There are plenty of music editing and creation tools powered by GenAI, but Adobe wants to put its own spin on the idea.
Today at the Hot Pod Summit in Brooklyn, Adobe unveiled Project Music GenAI Control, a platform that can generate sound from text descriptions (eg “happy dance”, “sad jazz”) or a reference melody and allows users to customize results in the same workflow.
Using Project Music GenAI Control, users can adjust things like tempo, volume, pattern repetition, and structure. Or they can take a track and extend it to an arbitrary length, mixing music or creating an endless loop.
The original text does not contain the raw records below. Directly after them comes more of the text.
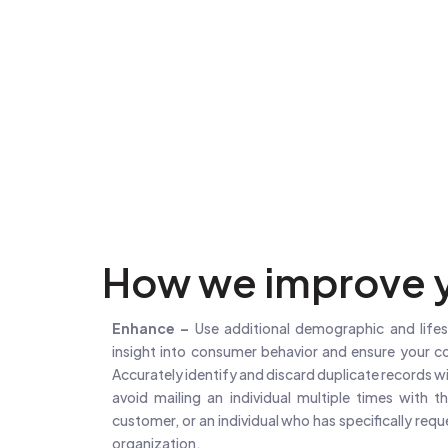
How we improve y
Enhance –
Use additional demographic and lifes
insight into consumer behavior and ensure your c
Accurately identify and discard duplicate records wit
avoid mailing an individual multiple times with t
customer, or an individual who has specifically req
organization.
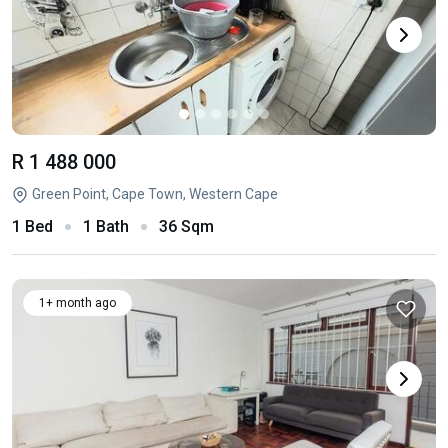
R 1 488 000
Green Point, Cape Town, Western Cape
1 Bed
1 Bath
36 Sqm
1+ month ago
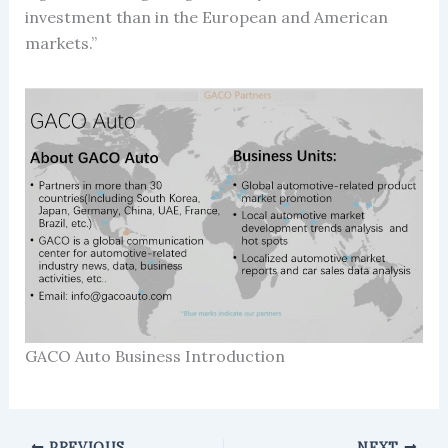
investment than in the European and American
markets.”
GACO Auto Business Introduction
PREVIOUS
NEXT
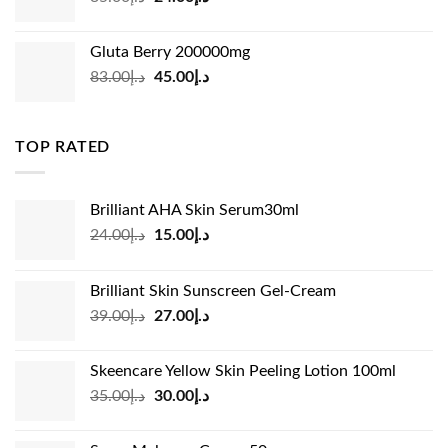
price
price
was:
is:
Gluta Berry 200000mg
د.إ35.00.
د.إ24.00.
Original
Current
83.00
د.إ
45.00
د.إ
price
price
was:
is:
د.إ83.00.
د.إ45.00.
TOP RATED
Brilliant AHA Skin Serum30ml
Original
Current
24.00
د.إ
15.00
د.إ
price
price
was:
is:
Brilliant Skin Sunscreen Gel-Cream
د.إ24.00.
د.إ15.00.
Original
Current
39.00
د.إ
27.00
د.إ
price
price
was:
is:
Skeencare Yellow Skin Peeling Lotion 100ml
د.إ39.00.
د.إ27.00.
Original
Current
35.00
د.إ
30.00
د.إ
price
price
was:
is:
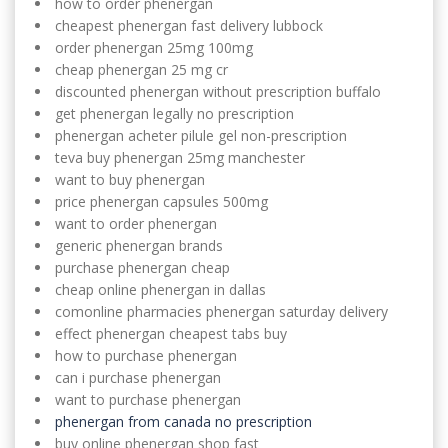
how to order phenergan
cheapest phenergan fast delivery lubbock
order phenergan 25mg 100mg
cheap phenergan 25 mg cr
discounted phenergan without prescription buffalo
get phenergan legally no prescription
phenergan acheter pilule gel non-prescription
teva buy phenergan 25mg manchester
want to buy phenergan
price phenergan capsules 500mg
want to order phenergan
generic phenergan brands
purchase phenergan cheap
cheap online phenergan in dallas
comonline pharmacies phenergan saturday delivery
effect phenergan cheapest tabs buy
how to purchase phenergan
can i purchase phenergan
want to purchase phenergan
phenergan from canada no prescription
buy online phenergan shop fast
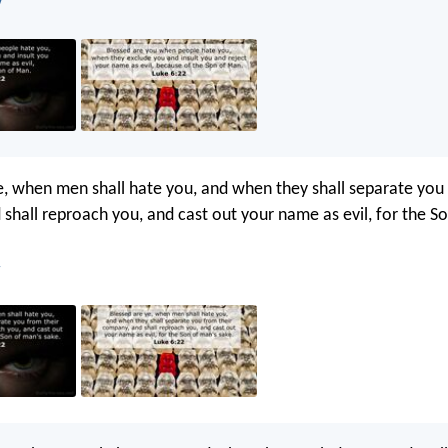
V
e, when men shall hate you, and when they shall separate you 
shall reproach you, and cast out your name as evil, for the S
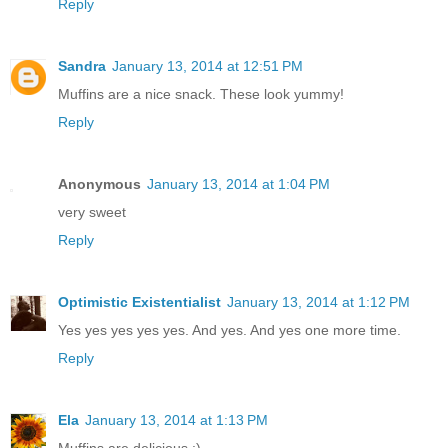
Reply
Sandra
January 13, 2014 at 12:51 PM
Muffins are a nice snack. These look yummy!
Reply
Anonymous
January 13, 2014 at 1:04 PM
very sweet
Reply
Optimistic Existentialist
January 13, 2014 at 1:12 PM
Yes yes yes yes yes. And yes. And yes one more time.
Reply
Ela
January 13, 2014 at 1:13 PM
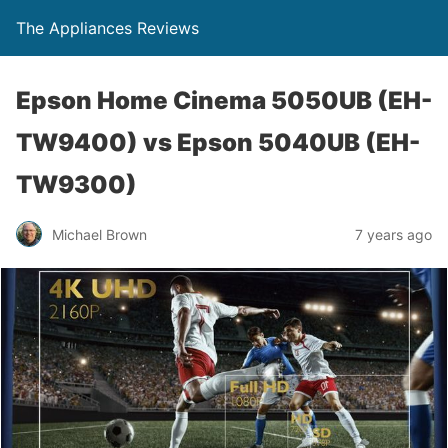
The Appliances Reviews
Epson Home Cinema 5050UB (EH-
TW9400) vs Epson 5040UB (EH-
TW9300)
Michael Brown
7 years ago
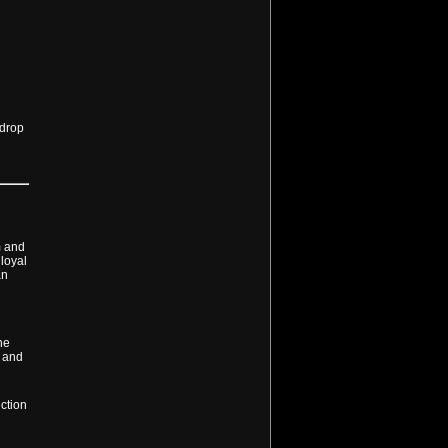
 drop
m and
 loyal
an
he
s and
ction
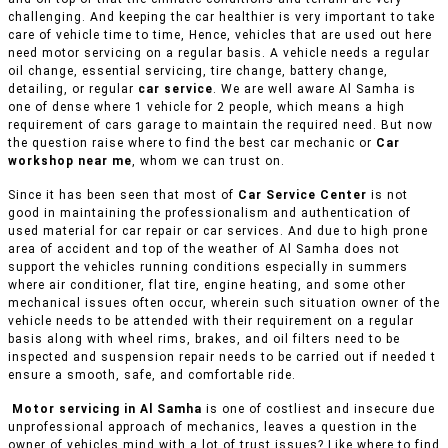
challenging. And keeping the car healthier is very important to take
care of vehicle time to time, Hence, vehicles that are used out here
need motor servicing on a regular basis. A vehicle needs a regular
oil change, essential servicing, tire change, battery change,
detailing, or regular
car service
. We are well aware Al Samha is
one of dense where 1 vehicle for 2 people, which means a high
requirement of cars garage to maintain the required need. But now
the question raise where to find the best car mechanic or
Car
workshop near me
, whom we can trust on.
Since it has been seen that most of
Car Service Center
is not
good in maintaining the professionalism and authentication of
used material for car repair or car services. And due to high prone
area of accident and top of the weather of Al Samha does not
support the vehicles running conditions especially in summers
where air conditioner, flat tire, engine heating, and some other
mechanical issues often occur, wherein such situation owner of the
vehicle needs to be attended with their requirement on a regular
basis along with wheel rims, brakes, and oil filters need to be
inspected and suspension repair needs to be carried out if needed t
ensure a smooth, safe, and comfortable ride.
Motor servicing in Al Samha
is one of costliest and insecure due
unprofessional approach of mechanics, leaves a question in the
owner of vehicles mind with a lot of trust issues? Like where to find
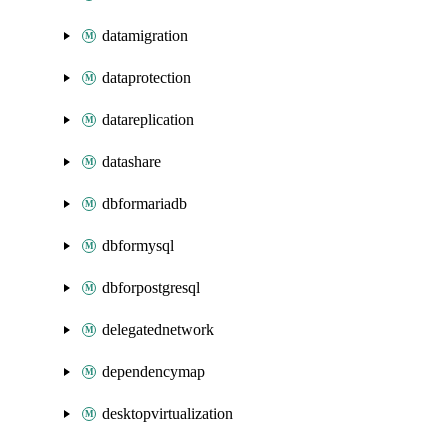
datamigration
dataprotection
datareplication
datashare
dbformariadb
dbformysql
dbforpostgresql
delegatednetwork
dependencymap
desktopvirtualization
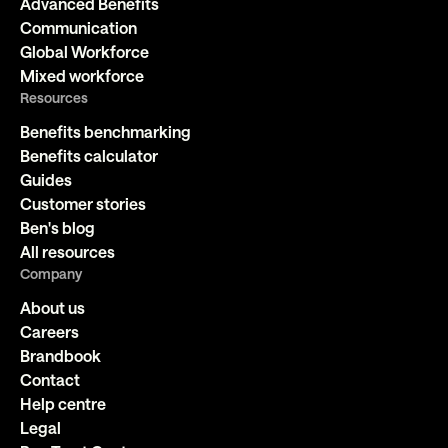
Advanced Benefits
Communication
Global Workforce
Mixed workforce
Resources
Benefits benchmarking
Benefits calculator
Guides
Customer stories
Ben's blog
All resources
Company
About us
Careers
Brandbook
Contact
Help centre
Legal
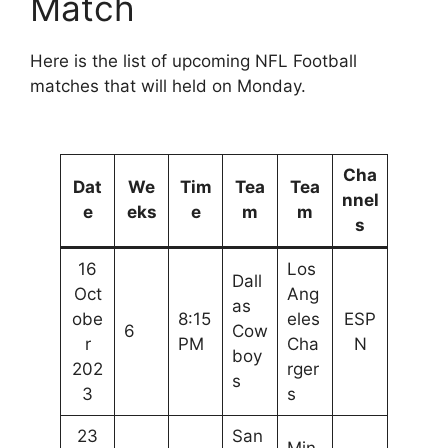
Match
Here is the list of upcoming NFL Football
matches that will held on Monday.
Cha
Dat
We
Tim
Tea
Tea
nnel
e
eks
e
m
m
s
16
Los
Dall
Oct
Ang
as
obe
8:15
eles
ESP
6
Cow
r
PM
Cha
N
boy
202
rger
s
3
s
23
San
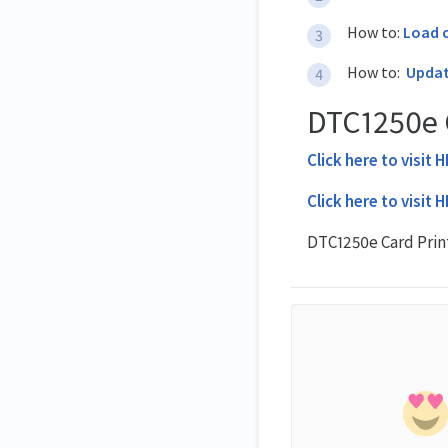
How to:
Load c
How to:
Updat
DTC1250e C
Click here to visit 
Click here to visit 
DTC1250e Card Prin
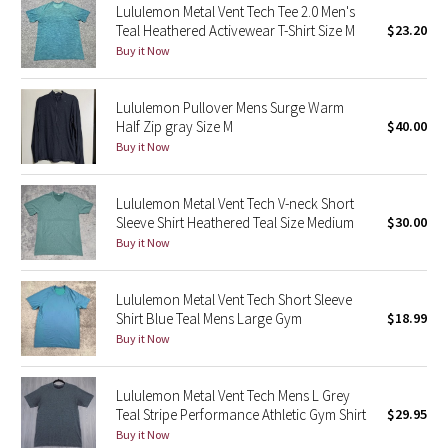
Lululemon Metal Vent Tech Tee 2.0 Men's
Teal Heathered Activewear T-Shirt Size M
$23.20
Seawheeze 2018
Buy it Now
Seawheeze 2017
Lululemon Pullover Mens Surge Warm
Half Zip gray Size M
$40.00
Seawheeze 2016
Buy it Now
Seawheeze 2015
Lululemon Metal Vent Tech V-neck Short
Sleeve Shirt Heathered Teal Size Medium
$30.00
Seawheeze 2014
Buy it Now
Seawheeze 2013
Lululemon Metal Vent Tech Short Sleeve
Shirt Blue Teal Mens Large Gym
$18.99
Seawheeze 2012
Buy it Now
Wanderlust
Lululemon Metal Vent Tech Mens L Grey
Teal Stripe Performance Athletic Gym Shirt
$29.95
2016 Olympics
Buy it Now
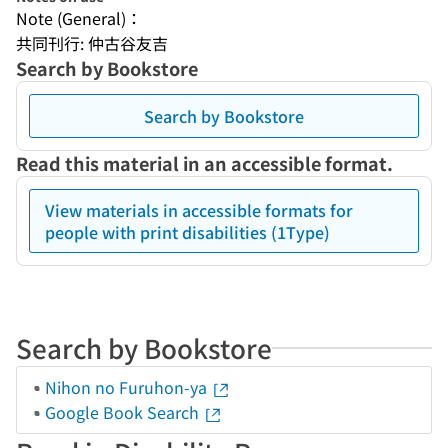
Note (General)：
共同刊行: 仲古谷友吉
Search by Bookstore
Search by Bookstore
Read this material in an accessible format.
View materials in accessible formats for
people with print disabilities (1Type)
Search by Bookstore
Nihon no Furuhon-ya
Google Book Search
Project Music GenAI Control, developed in collaboration with researchers at the University of California and Carnegie Mellon, may be made public at some future date. But for now, it’s firmly in the research stage, Adobe’s head of audio and video AI research Gautham Mysore said during a panel at Hot Pod — the platform doesn’t even have a UI yet.
“So the idea is that the AI creates music with you in the director’s seat, and there’s a lot of things you can do with it,” Mysore added. “[The tool is] produces music, but it is [also] giving you these different forms of control so you can try things out. You don’t have to be a composer, but you can get your musical ideas out there.”
GenAI music tools — and GenAI tools in general — are raising ethical and legal concerns as AI-generated music, artwork and text proliferate.
Home runs that use GenAI to create familiar sounds, lyrics and vocals that can pass as authentic, or at least close enough, have gone viral. Record companies were quick to do so request repeals, citing copyright. However, there is still a lack of clarity about whether “deepfake” music infringes on the IP of artists, labels and other rights holders — particularly in the case of GenAI music tools trained on copyrighted content.
Federal judge ruled in August that AI-generated art cannot be copyrighted. However, the US Copyright Office has yet to take an extremely firm stance, alone recently are beginning to seek public evidence on copyright issues as they relate to artificial intelligence. It’s also unclear whether users could be on the hook for violating copyright law if they try to commercialize music created in another artist’s style.
Mysore said that Adobe, as a general rule, develops its GenAI tools against data that is under license or in the public domain to avoid potentially offending IP issues. (It’s mum on whether that will happen with Project Music GenAI Control, though.) He added that Adobe is working on watermarking technology to help identify audio produced by Project Music GenAI Control, but admitted that it’s a work in progress.
“Adobe takes a very responsible approach [these things,]Mysore added. “There are a lot of really great musicians making this content… I think [they and tools like Project Music GenAI Control] they are going to coexist. There will be new musical ideas that will come out.”